DATASET EXTRACT Block Start
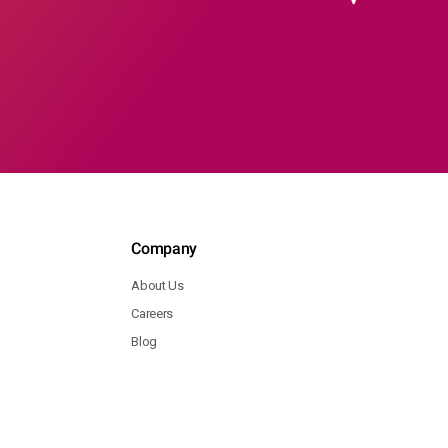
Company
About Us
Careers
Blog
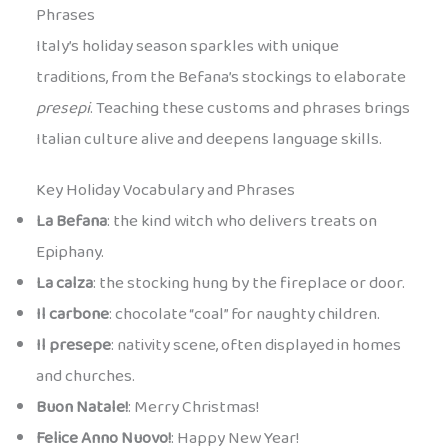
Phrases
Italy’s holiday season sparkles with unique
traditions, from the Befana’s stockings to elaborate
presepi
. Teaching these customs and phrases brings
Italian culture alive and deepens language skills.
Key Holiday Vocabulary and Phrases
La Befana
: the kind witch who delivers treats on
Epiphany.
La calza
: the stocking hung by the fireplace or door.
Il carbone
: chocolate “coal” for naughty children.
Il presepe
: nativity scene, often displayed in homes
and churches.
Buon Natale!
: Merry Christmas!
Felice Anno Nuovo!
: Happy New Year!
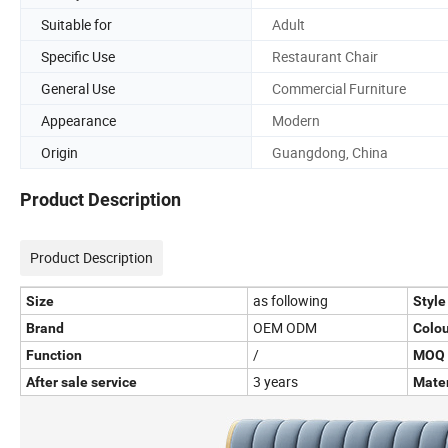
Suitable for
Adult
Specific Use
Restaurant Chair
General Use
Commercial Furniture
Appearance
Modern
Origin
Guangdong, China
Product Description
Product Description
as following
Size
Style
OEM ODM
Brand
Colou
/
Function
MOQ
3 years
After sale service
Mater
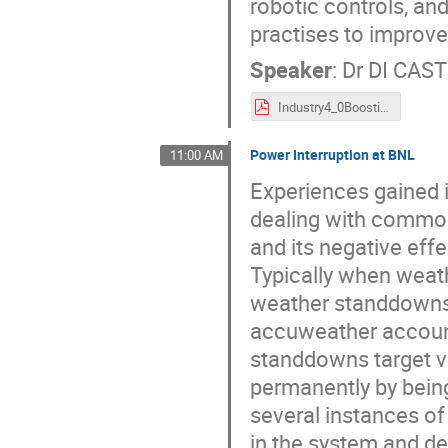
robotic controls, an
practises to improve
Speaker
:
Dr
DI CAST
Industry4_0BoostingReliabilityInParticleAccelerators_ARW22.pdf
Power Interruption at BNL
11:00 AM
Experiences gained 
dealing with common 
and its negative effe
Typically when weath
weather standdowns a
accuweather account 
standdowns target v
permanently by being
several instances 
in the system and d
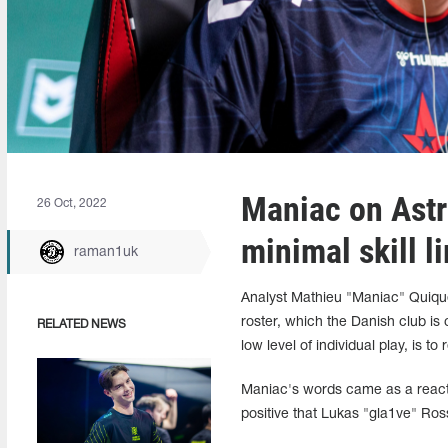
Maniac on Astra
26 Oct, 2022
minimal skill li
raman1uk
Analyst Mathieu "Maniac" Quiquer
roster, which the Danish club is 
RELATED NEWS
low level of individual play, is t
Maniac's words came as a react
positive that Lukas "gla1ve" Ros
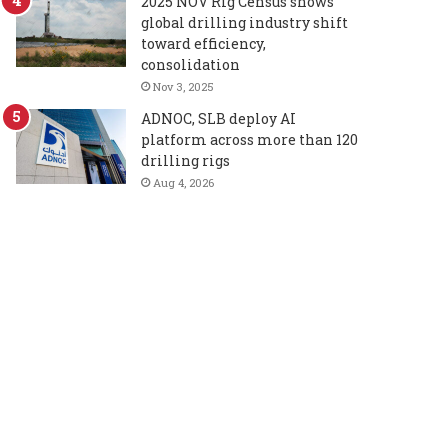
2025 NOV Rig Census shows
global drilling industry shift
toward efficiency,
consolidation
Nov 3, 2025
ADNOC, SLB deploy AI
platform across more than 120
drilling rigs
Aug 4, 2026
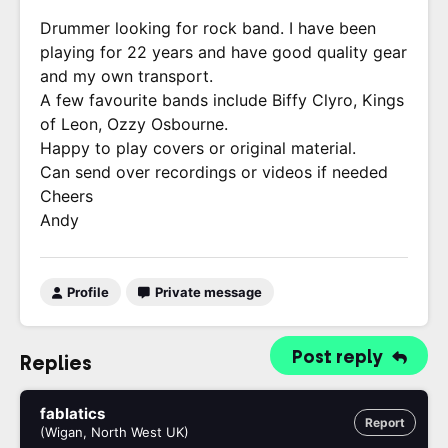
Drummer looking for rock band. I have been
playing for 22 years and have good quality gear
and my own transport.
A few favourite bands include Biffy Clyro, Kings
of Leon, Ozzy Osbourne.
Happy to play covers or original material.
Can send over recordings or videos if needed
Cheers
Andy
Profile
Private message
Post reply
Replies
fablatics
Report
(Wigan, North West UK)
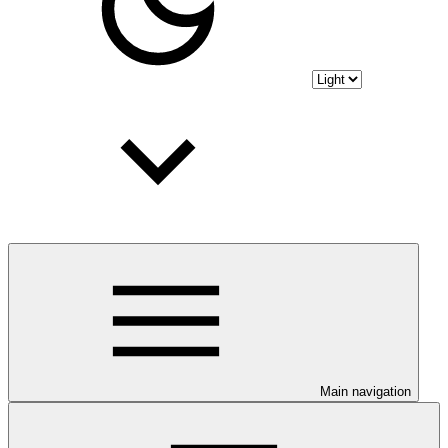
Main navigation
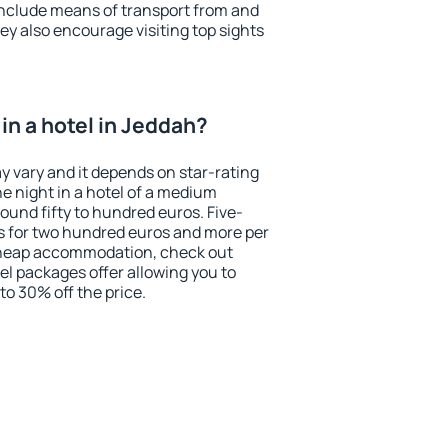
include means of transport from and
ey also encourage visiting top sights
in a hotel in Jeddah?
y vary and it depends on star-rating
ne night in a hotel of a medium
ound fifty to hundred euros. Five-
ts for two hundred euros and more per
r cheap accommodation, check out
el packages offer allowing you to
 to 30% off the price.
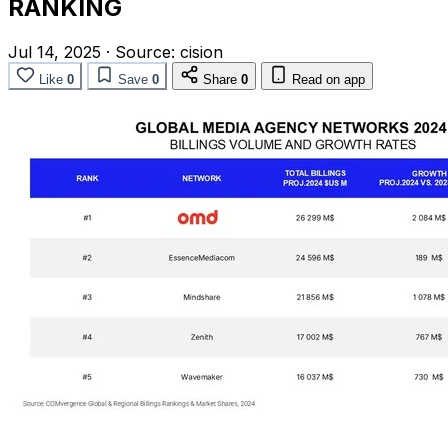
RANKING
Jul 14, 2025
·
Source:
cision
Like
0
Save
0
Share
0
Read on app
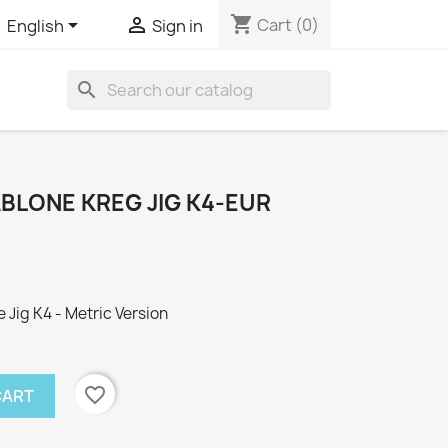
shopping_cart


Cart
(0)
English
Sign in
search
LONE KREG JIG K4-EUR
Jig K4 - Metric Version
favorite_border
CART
DATASET EXTRACT Block End
> _REQUIRED WORK_
A word-for-word transcript of the entries above is needed, with pictures removed.

> _ANSWER SECTION_
Company
About Us
Careers
Blog
Phrases
Italy’s holiday season sparkles with unique
traditions, from the Befana’s stockings to elaborate
presepi
. Teaching these customs and phrases brings
Italian culture alive and deepens language skills.
Key Holiday Vocabulary and Phrases
La Befana
: the kind witch who delivers treats on
Epiphany.
La calza
: the stocking hung by the fireplace or door.
Il carbone
: chocolate “coal” for naughty children.
Il presepe
: nativity scene, often displayed in homes
and churches.
Buon Natale!
: Merry Christmas!
Felice Anno Nuovo!
: Happy New Year!
Suitable for
Adult
Specific Use
Restaurant Chair
General Use
Commercial Furniture
Appearance
Modern
Origin
Guangdong, China
Product Description
Product Description
as following
Size
Style
OEM ODM
Brand
Colou
/
Function
MOQ
3 years
After sale service
Mater
robotic controls, an
practises to improve
Speaker
:
Dr
DI CAST
Industry4_0BoostingReliabilityInParticleAccelerators_ARW22.pdf
Power Interruption at BNL
11:00 AM
Experiences gained 
dealing with common 
and its negative effe
Typically when weath
weather standdowns a
accuweather account 
standdowns target v
permanently by being
several instances 
in the system and d
Maniac on Astra
26 Oct, 2022
minimal skill li
raman1uk
Analyst Mathieu "Maniac" Quiquer
roster, which the Danish club is 
RELATED NEWS
low level of individual play, is t
Maniac's words came as a react
positive that Lukas "gla1ve" Ros
2025 NOV Rig Census shows
global drilling industry shift
toward efficiency,
consolidation
Nov 3, 2025
ADNOC, SLB deploy AI
platform across more than 120
drilling rigs
Aug 4, 2026
Drummer looking for rock band. I have been
playing for 22 years and have good quality gear
and my own transport.
A few favourite bands include Biffy Clyro, Kings
of Leon, Ozzy Osbourne.
Happy to play covers or original material.
Can send over recordings or videos if needed
Cheers
Andy
Profile
Private message
Post reply
Replies
fablatics
Report
(Wigan, North West UK)
Main navigation
include means of transport from and
ey also encourage visiting top sights
in a hotel in Jeddah?
y vary and it depends on star-rating
ne night in a hotel of a medium
ound fifty to hundred euros. Five-
ts for two hundred euros and more per
r cheap accommodation, check out
el packages offer allowing you to
 to 30% off the price.
RANKING
Jul 14, 2025
·
Source:
cision
Like
0
Save
0
Share
0
Read on app
shopping_cart


Cart
(0)
English
Sign in
search
LONE KREG JIG K4-EUR
Jig K4 - Metric Version
favorite_border
CART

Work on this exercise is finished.